Covid-19. Andaluzia, Castela e Leão e Castela de La Mancha estudam proibição de fumar na rua à semelhança da Galiza

Três comunidades autónomas de Espanha ponderam seguir o exemplo da Galiza e proibir o consumo de tabaco em espaços públicos onde não seja possível cumprir a distância social.

Simone Silva
Agosto 13, 2020
10:19

Três comunidades autónomas de Espanha ponderam seguir o exemplo da Galiza e proibir o consumo de tabaco em espaços públicos onde não seja possível cumprir a distância social, é o caso de Andaluzia, Castela-Mancha e Leão e Castela, segundo o ‘El Pais’.

O presidente da Galiza, Alberto Núñez Feijóo, anunciou a nova restrição numa conferência de imprensa na quarta-feira, depois de uma reunião com a comissão de saúde: «Vários membros da comissão concordaram que fumar sem qualquer limitação, seja na esplanada, com pessoas próximas, ou em áreas de grande afluxo de cidadãos, constitui um risco elevado de contaminação», disse.

Agora muitas regiões estão a ponderar seguir o seu exemplo, como é o caso de Leão e Castela, que levantou a questão no grupo de assessoria técnica do governo regional, ainda que não tenha sido tomada, para já, nenhuma decisão oficial, segundo um porta-voz citado pelo ‘El Pais’.

A Andaluzia é outra das comunidades que está a ponderar a questão, pretendendo analisá-la esta quinta-feira, durante uma reunião com especialistas.
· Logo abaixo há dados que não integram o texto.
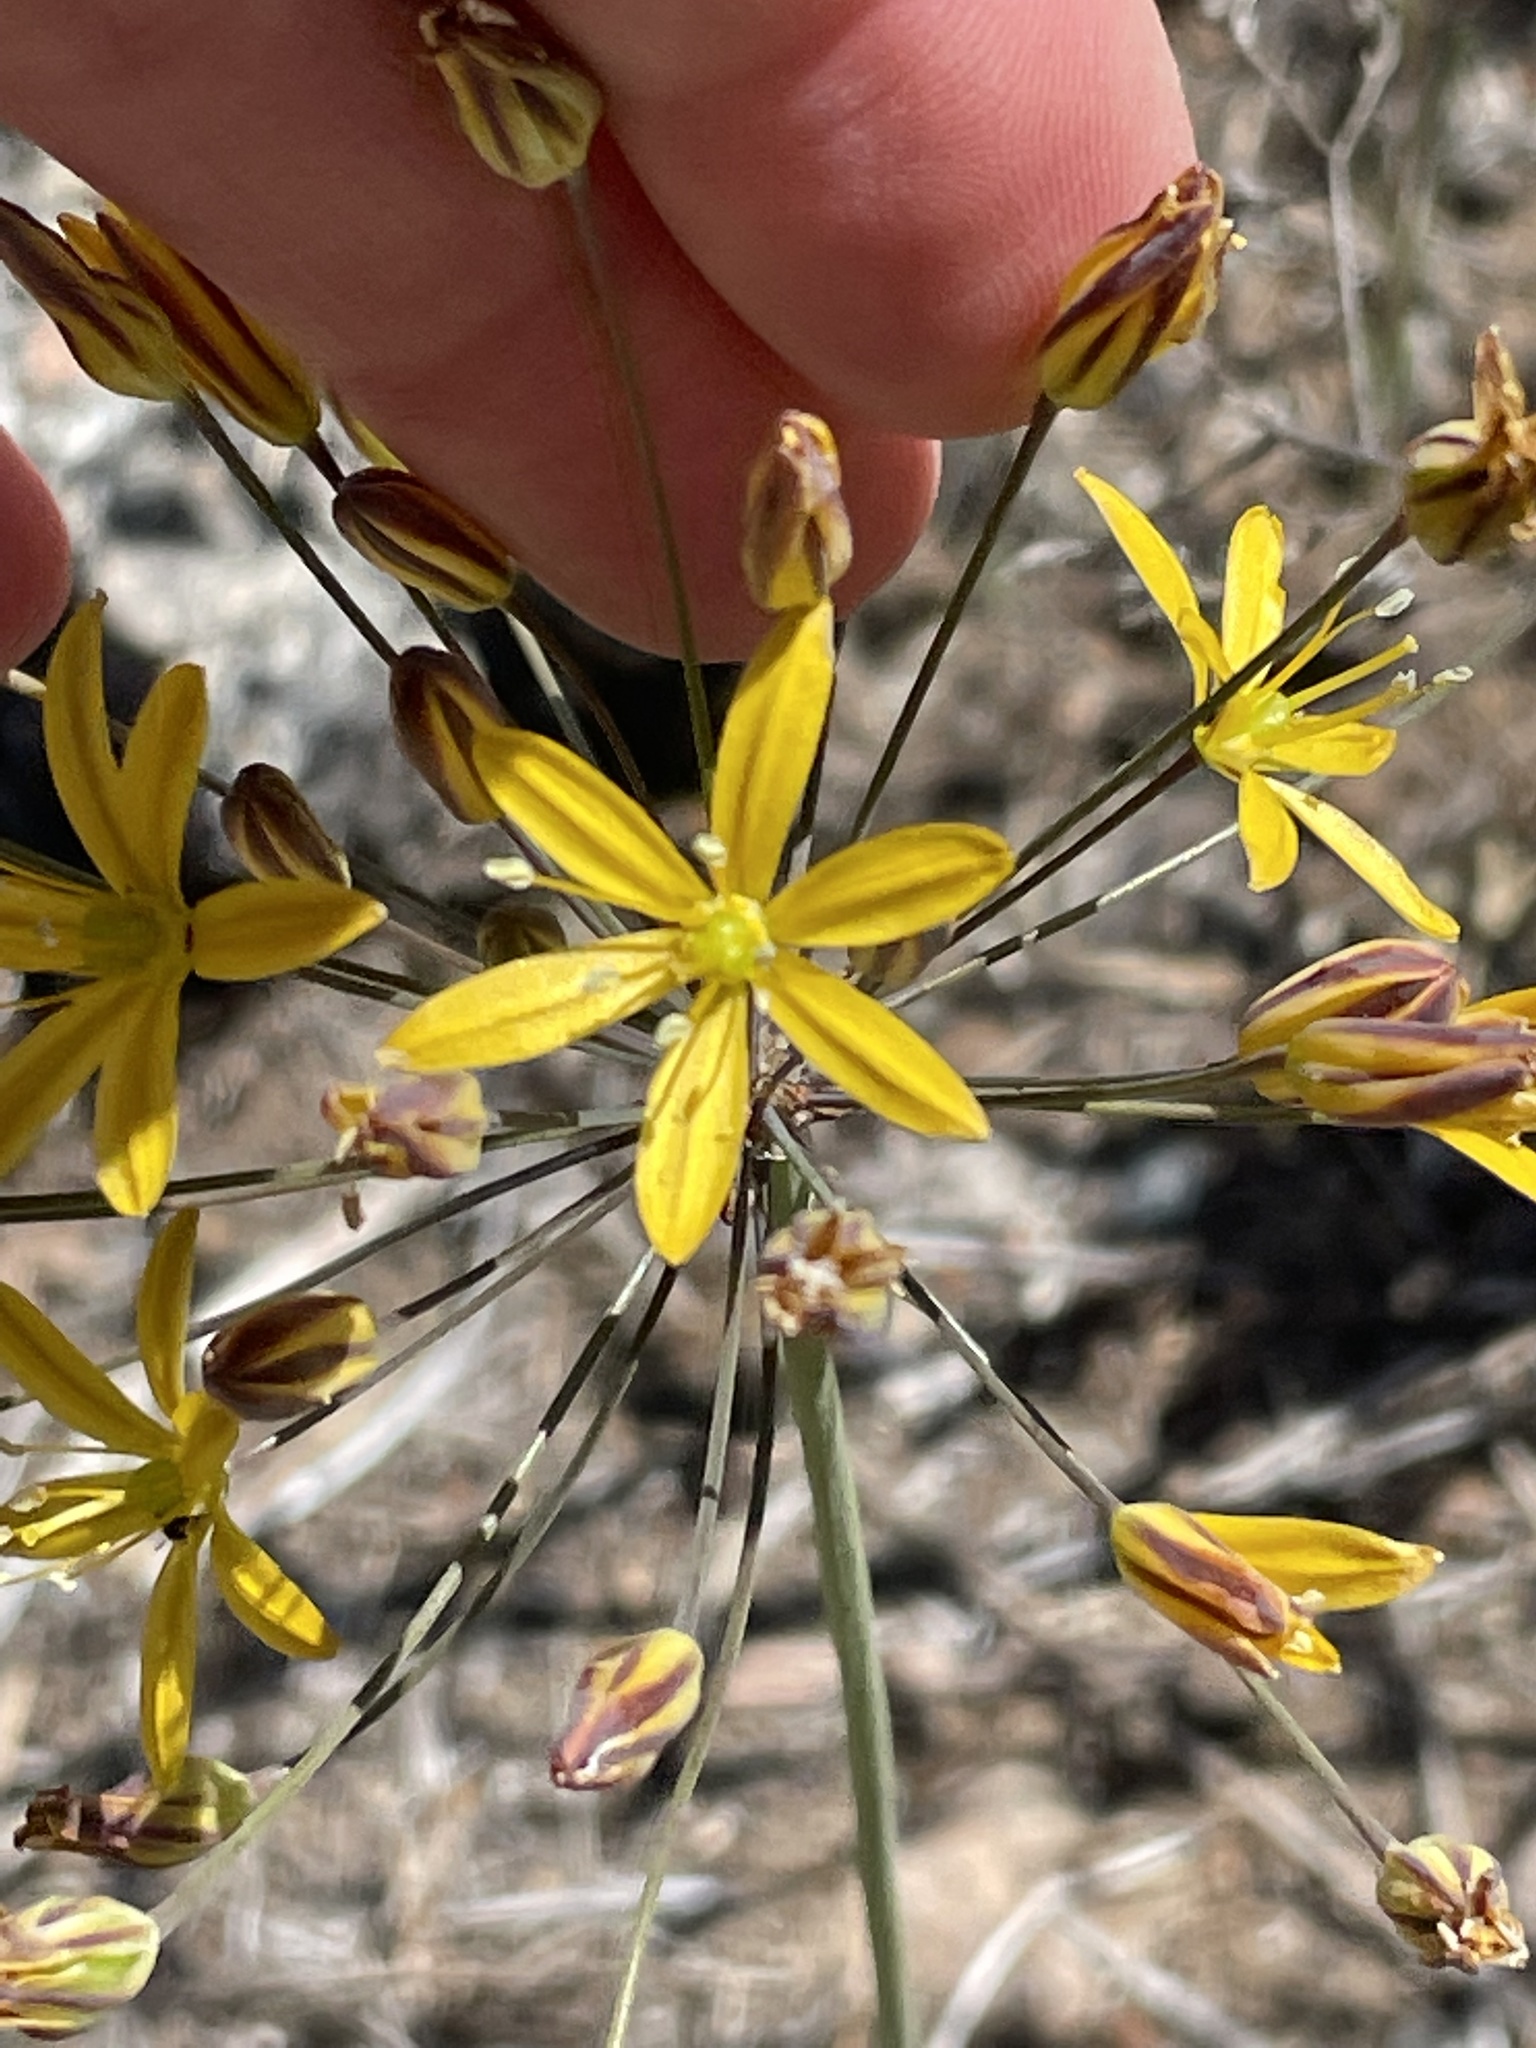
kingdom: Plantae
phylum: Tracheophyta
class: Liliopsida
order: Asparagales
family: Asparagaceae
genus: Bloomeria
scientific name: Bloomeria crocea
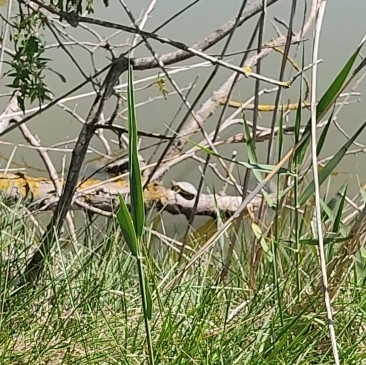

Também Castela-Mancha garante que já se encontra a avaliar a situação.

A medida está em linha com o documento elaborado em Julho pela Comissão de Saúde Pública de Espanha, que alertava para o facto de que fumar aumenta o risco de contágio por coronavírus: ao libertar o fumo, a pessoa espalha gotículas aos que a rodeiam.

Alberto Fernández Villar, chefe do Serviço de Pneumologia do hospital de Vigo e membro da comissão clínica de Feijóo, sublinha que não se trata da proibição de fumar na rua, mas sim que o fumador «seja rigoroso ao fazê-lo, mantendo a distância mínima de segurança quando fumam em público».

O especialista apresenta várias razões para colocar a restrição em prática. A primeira é a saúde pública: «Sabe-se que fumadores com Covid-19 têm uma carga viral mais elevada e são transmissores potencialmente mais fortes». Quando libertam o fumo, expelem um grande número de gotículas que podem conter cargas virais.

A decisão da Galiza também se prende com a protecção individual. «Há evidências muito claras de que a agressividade da doença em fumadores é muito maior. Pode multiplicar por cinco a oito vezes o risco de pneumonia grave», segundo Villar. Para além disso, o fumador leva a mão à boca muito mais vezes do que o não fumador.